A 1ª Turma do Supremo Tribunal Federal (STF) avalia nesta quinta-feira 5 a decisão de negar prisão domiciliar a Jair Bolsonaro. O ministro Alexandre de Moraes pediu a uma sessão virtual extraordinária, convocada pelo presidente da turma, Flávio Dino.

Moraes enviou o pedido após rejeitar o pedido da defesa de Bolsonaro pela liberação humanitária. O ex-presidente continua preso no Complexo Penitenciário da Papuda, em Brasília, cumprindo pena de 27 anos e três meses por liderar uma tentativa de golpe de Estado.

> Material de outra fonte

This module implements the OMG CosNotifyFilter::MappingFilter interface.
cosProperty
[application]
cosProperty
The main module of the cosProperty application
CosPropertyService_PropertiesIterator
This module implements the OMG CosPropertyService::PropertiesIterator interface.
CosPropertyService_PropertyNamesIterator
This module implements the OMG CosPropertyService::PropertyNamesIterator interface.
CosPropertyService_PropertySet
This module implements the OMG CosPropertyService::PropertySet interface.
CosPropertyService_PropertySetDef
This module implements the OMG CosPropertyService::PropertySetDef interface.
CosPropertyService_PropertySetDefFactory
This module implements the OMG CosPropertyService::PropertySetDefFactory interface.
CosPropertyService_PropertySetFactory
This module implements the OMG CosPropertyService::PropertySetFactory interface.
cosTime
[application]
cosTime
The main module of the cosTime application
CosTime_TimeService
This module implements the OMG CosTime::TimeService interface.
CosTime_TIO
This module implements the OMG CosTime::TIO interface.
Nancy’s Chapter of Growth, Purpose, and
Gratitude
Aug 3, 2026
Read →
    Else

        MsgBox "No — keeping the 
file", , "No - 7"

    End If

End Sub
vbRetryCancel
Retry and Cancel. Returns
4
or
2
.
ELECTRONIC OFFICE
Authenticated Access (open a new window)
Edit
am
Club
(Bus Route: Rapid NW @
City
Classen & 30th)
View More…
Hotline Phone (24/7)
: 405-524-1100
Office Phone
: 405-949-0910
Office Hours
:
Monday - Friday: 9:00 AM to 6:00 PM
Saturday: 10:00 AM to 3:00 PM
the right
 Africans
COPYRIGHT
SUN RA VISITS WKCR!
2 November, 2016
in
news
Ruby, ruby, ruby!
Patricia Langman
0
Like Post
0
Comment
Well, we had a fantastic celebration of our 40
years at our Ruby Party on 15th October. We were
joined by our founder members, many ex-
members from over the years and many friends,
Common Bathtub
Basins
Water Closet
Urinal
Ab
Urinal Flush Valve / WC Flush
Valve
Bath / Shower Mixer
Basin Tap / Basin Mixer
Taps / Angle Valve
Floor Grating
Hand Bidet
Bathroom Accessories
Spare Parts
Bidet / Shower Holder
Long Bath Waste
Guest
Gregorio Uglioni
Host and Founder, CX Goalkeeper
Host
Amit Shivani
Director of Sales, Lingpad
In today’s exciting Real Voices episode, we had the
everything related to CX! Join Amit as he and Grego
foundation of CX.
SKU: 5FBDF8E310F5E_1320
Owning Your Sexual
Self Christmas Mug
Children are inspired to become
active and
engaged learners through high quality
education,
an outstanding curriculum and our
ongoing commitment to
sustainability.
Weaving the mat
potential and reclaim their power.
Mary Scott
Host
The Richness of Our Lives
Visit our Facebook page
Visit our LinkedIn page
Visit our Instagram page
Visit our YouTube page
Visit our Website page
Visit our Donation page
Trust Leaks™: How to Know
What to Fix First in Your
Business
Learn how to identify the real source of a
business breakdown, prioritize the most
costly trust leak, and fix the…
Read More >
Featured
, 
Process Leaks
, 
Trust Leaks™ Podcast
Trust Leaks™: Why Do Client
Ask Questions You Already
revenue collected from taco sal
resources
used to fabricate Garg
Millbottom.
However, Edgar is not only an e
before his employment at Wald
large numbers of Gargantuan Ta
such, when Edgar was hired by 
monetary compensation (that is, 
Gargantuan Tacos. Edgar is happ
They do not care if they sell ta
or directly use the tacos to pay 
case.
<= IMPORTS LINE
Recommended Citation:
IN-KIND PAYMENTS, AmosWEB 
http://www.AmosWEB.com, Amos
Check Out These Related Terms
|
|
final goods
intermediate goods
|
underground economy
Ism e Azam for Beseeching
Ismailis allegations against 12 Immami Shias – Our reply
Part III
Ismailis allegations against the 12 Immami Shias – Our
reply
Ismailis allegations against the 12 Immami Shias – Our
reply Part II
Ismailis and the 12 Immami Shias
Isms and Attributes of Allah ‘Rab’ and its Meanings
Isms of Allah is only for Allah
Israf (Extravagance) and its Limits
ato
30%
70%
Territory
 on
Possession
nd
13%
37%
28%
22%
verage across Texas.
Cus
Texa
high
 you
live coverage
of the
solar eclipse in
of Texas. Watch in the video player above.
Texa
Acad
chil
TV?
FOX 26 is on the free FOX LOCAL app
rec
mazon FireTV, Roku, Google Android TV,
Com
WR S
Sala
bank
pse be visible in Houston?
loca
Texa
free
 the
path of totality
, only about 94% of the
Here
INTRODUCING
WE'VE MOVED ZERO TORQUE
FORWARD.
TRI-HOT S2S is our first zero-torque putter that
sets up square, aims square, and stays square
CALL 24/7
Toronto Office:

A defesa alegou necessidade de cuidados especiais por quadros clínicos com doenças crônicas. A PGR recomendou manter a negativa. A decisão de Moraes foi embasada em laudos do Núcleo de Custódia da PM-DF e a perícia da Polícia Federal.

A defesa sustenta que Bolsonaro precisa de acompanhamento médico contínuo, fisioterapia, atividades físicas e visitas. Moraes, porém, citou descumprimentos prévios de medidas cautelares, como rompimento de tornozeleira eletrônica em novembro de 2025, como agravante para manter a prisão.